In Nature Reviews Neuroscience there was a really interesting study on the low statistical power of many types of neuroscience research. The definition of statistical power is “the probability that a test will correctly reject the null hypothesis when the null hypothesis is false”. More simply, low statistical power means that the likelihood of discovering effects that are actually true is low. The chance of finding a “false positive” is high when you have low statistical power. You can get low statistical power by having a small sample size, a small effect that you are observing or by a combination of both. Even if you perform your analysis perfectly otherwise, the low power will result in an exaggerated estimate of the magnitude of the phenotype you are observing. This could result in the “winner’s curse” where a lucky scientist who publishes a study observing a phenotype could be doomed to have no other lab be able to repeat that work.
The study uses meta-analysis of neuroscience research published in 2011. I will just touch on the highlights of what they discovered. The median statistical power in the neuroscience studies evaluated was 21%. Many studies fell below 20% but there were a small number of studies that were above 90%. The small number of high-powered studies were meta-analyses that combined data from many studies and effectively increased their sample number. One of the pieces of information that hit closest to home (being a model organism devotee) was their evaluation of animal model studies. They chose a specific type of experiment looking at mice navigating a water maze or a radial maze. The median statistical power found for these types of experiments was 18% and 31% respectively with an average sample size of 22 animals for the water maze and 24 for the radial maze. In order to achieve 80% statistical power in those experiments (which is great for a single study) you would need to test 134 animals in the water maze and 68 animals in the radial maze.

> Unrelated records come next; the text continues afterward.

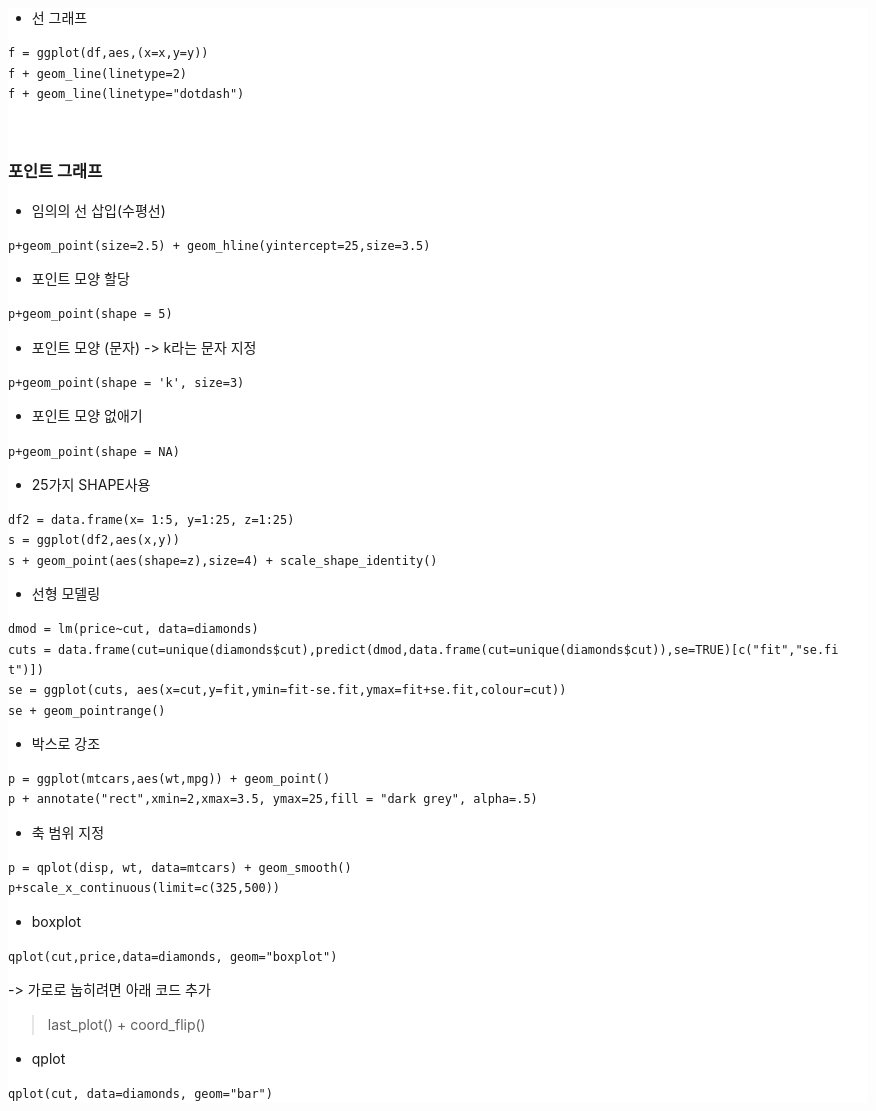 - 선 그래프
```{r}
f = ggplot(df,aes,(x=x,y=y))
f + geom_line(linetype=2)
f + geom_line(linetype="dotdash")
```

<br>

### 포인트 그래프
- 임의의 선 삽입(수평선)

```{r}
p+geom_point(size=2.5) + geom_hline(yintercept=25,size=3.5)
```

- 포인트 모양 할당
```{r}
p+geom_point(shape = 5)
```

- 포인트 모양 (문자) -> k라는 문자 지정
```{r}
p+geom_point(shape = 'k', size=3)
```

- 포인트 모양 없애기
```{r}
p+geom_point(shape = NA)
```

- 25가지 SHAPE사용
```{r}
df2 = data.frame(x= 1:5, y=1:25, z=1:25)
s = ggplot(df2,aes(x,y))
s + geom_point(aes(shape=z),size=4) + scale_shape_identity()
```

- 선형 모델링
```{r}
dmod = lm(price~cut, data=diamonds)
cuts = data.frame(cut=unique(diamonds$cut),predict(dmod,data.frame(cut=unique(diamonds$cut)),se=TRUE)[c("fit","se.fit")])
se = ggplot(cuts, aes(x=cut,y=fit,ymin=fit-se.fit,ymax=fit+se.fit,colour=cut))
se + geom_pointrange()
```

- 박스로 강조
```{r}
p = ggplot(mtcars,aes(wt,mpg)) + geom_point()
p + annotate("rect",xmin=2,xmax=3.5, ymax=25,fill = "dark grey", alpha=.5)
```

- 축 범위 지정
```{r}
p = qplot(disp, wt, data=mtcars) + geom_smooth()
p+scale_x_continuous(limit=c(325,500))
```

- boxplot
```{r}
qplot(cut,price,data=diamonds, geom="boxplot")
```

-> 가로로 눕히려면 아래 코드 추가
> last_plot() + coord_flip()

- qplot
```{r}
qplot(cut, data=diamonds, geom="bar")
```


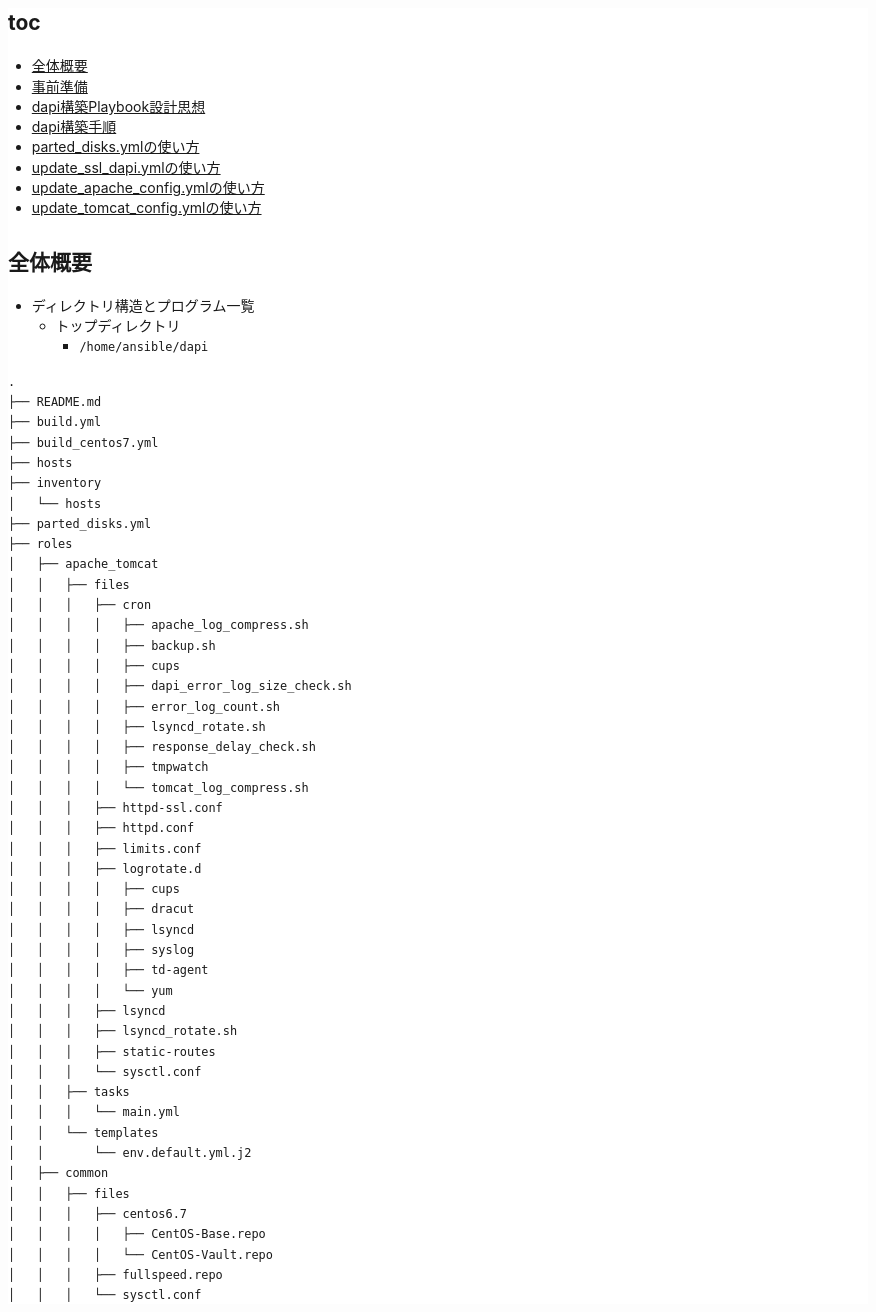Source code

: ## toc
* [全体概要](#全体概要)
* [事前準備](#事前準備)
* [dapi構築Playbook設計思想](#dapi構築Playbook設計思想)
* [dapi構築手順](#dapi構築手順の使い方)
* [parted_disks.ymlの使い方](#parted_disks.ymlの使い方)
* [update_ssl_dapi.ymlの使い方](#update_ssl_dapi.ymlの使い方)
* [update_apache_config.ymlの使い方](#update_apache_config.ymlの使い方)
* [update_tomcat_config.ymlの使い方](#update_tomcat_config.ymlの使い方)

## 全体概要
* ディレクトリ構造とプログラム一覧
	* トップディレクトリ
		* `/home/ansible/dapi`

```
.
├── README.md
├── build.yml
├── build_centos7.yml
├── hosts
├── inventory
│   └── hosts
├── parted_disks.yml
├── roles
│   ├── apache_tomcat
│   │   ├── files
│   │   │   ├── cron
│   │   │   │   ├── apache_log_compress.sh
│   │   │   │   ├── backup.sh
│   │   │   │   ├── cups
│   │   │   │   ├── dapi_error_log_size_check.sh
│   │   │   │   ├── error_log_count.sh
│   │   │   │   ├── lsyncd_rotate.sh
│   │   │   │   ├── response_delay_check.sh
│   │   │   │   ├── tmpwatch
│   │   │   │   └── tomcat_log_compress.sh
│   │   │   ├── httpd-ssl.conf
│   │   │   ├── httpd.conf
│   │   │   ├── limits.conf
│   │   │   ├── logrotate.d
│   │   │   │   ├── cups
│   │   │   │   ├── dracut
│   │   │   │   ├── lsyncd
│   │   │   │   ├── syslog
│   │   │   │   ├── td-agent
│   │   │   │   └── yum
│   │   │   ├── lsyncd
│   │   │   ├── lsyncd_rotate.sh
│   │   │   ├── static-routes
│   │   │   └── sysctl.conf
│   │   ├── tasks
│   │   │   └── main.yml
│   │   └── templates
│   │       └── env.default.yml.j2
│   ├── common
│   │   ├── files
│   │   │   ├── centos6.7
│   │   │   │   ├── CentOS-Base.repo
│   │   │   │   └── CentOS-Vault.repo
│   │   │   ├── fullspeed.repo
│   │   │   └── sysctl.conf
```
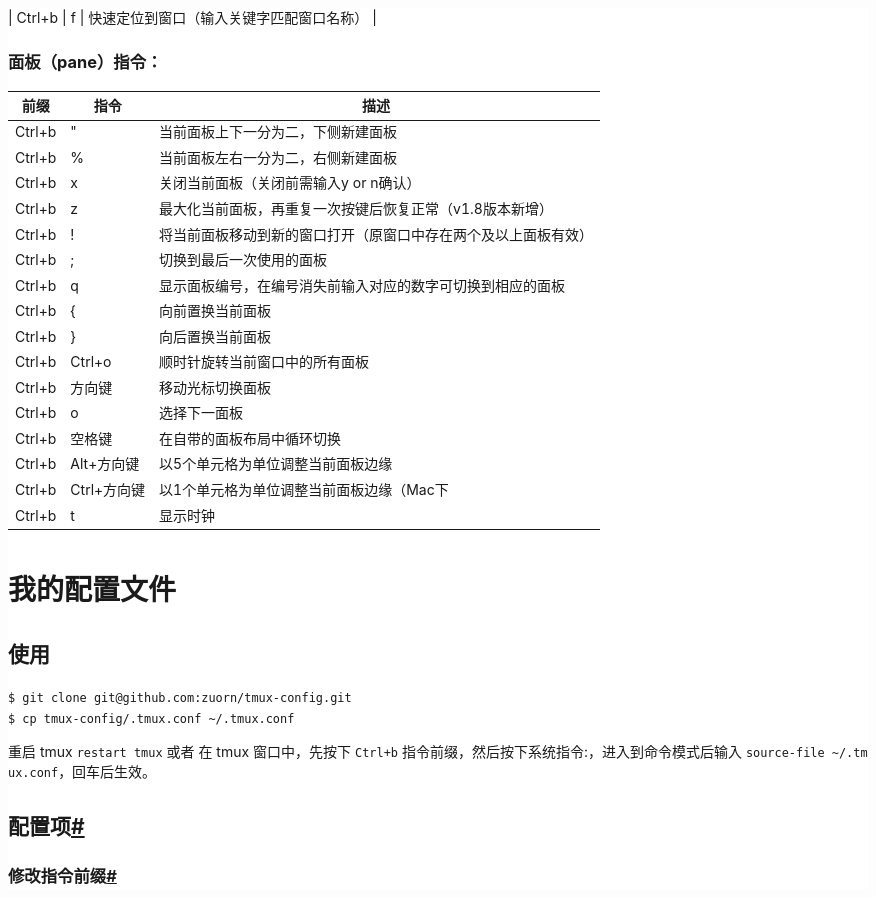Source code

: | Ctrl+b | f    | 快速定位到窗口（输入关键字匹配窗口名称） |

### 面板（pane）指令：

| 前缀   | 指令        | 描述                                                         |
| ------ | ----------- | ------------------------------------------------------------ |
| Ctrl+b | "           | 当前面板上下一分为二，下侧新建面板                           |
| Ctrl+b | %           | 当前面板左右一分为二，右侧新建面板                           |
| Ctrl+b | x           | 关闭当前面板（关闭前需输入y or n确认）                       |
| Ctrl+b | z           | 最大化当前面板，再重复一次按键后恢复正常（v1.8版本新增）     |
| Ctrl+b | !           | 将当前面板移动到新的窗口打开（原窗口中存在两个及以上面板有效） |
| Ctrl+b | ;           | 切换到最后一次使用的面板                                     |
| Ctrl+b | q           | 显示面板编号，在编号消失前输入对应的数字可切换到相应的面板   |
| Ctrl+b | {           | 向前置换当前面板                                             |
| Ctrl+b | }           | 向后置换当前面板                                             |
| Ctrl+b | Ctrl+o      | 顺时针旋转当前窗口中的所有面板                               |
| Ctrl+b | 方向键      | 移动光标切换面板                                             |
| Ctrl+b | o           | 选择下一面板                                                 |
| Ctrl+b | 空格键      | 在自带的面板布局中循环切换                                   |
| Ctrl+b | Alt+方向键  | 以5个单元格为单位调整当前面板边缘                            |
| Ctrl+b | Ctrl+方向键 | 以1个单元格为单位调整当前面板边缘（Mac下                     |
| Ctrl+b | t           | 显示时钟                                                     |

# 我的配置文件

## 使用

```shell
$ git clone git@github.com:zuorn/tmux-config.git
$ cp tmux-config/.tmux.conf ~/.tmux.conf
```

重启 tmux `restart tmux` 或者 在 tmux 窗口中，先按下 `Ctrl+b` 指令前缀，然后按下系统指令:，进入到命令模式后输入 `source-file ~/.tmux.conf`，回车后生效。

## 配置项[#](https://www.cnblogs.com/zuoruining/p/11074367.html#3166202626)

### 修改指令前缀[#](https://www.cnblogs.com/zuoruining/p/11074367.html#4008349237)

This review article has focused on neuroscience studies, but it’s obvious that this type of problem is prevalent throughout all research. By trying to use as few animals as possible to perform our experiments, we are handcuffed in finding true reproducible effects. Often, data from many labs can be combined in a meta-analysis to increase the statistical power and confirm findings, but more often this is not the case. Are low powered animal studies responsible for the large number of failures when treatments are moved to clinical trials? How can we plan our experiments to improve our statistical power of observation and make our data available to help other scientists to plan their studies appropriately? As a drosophila researcher, I generally have no problem getting a very large number of individuals for analysis but I was stricken by the implications of this review. There is a fine balance between minimizing the use of animals and performing experiments that are reliable and repeatable.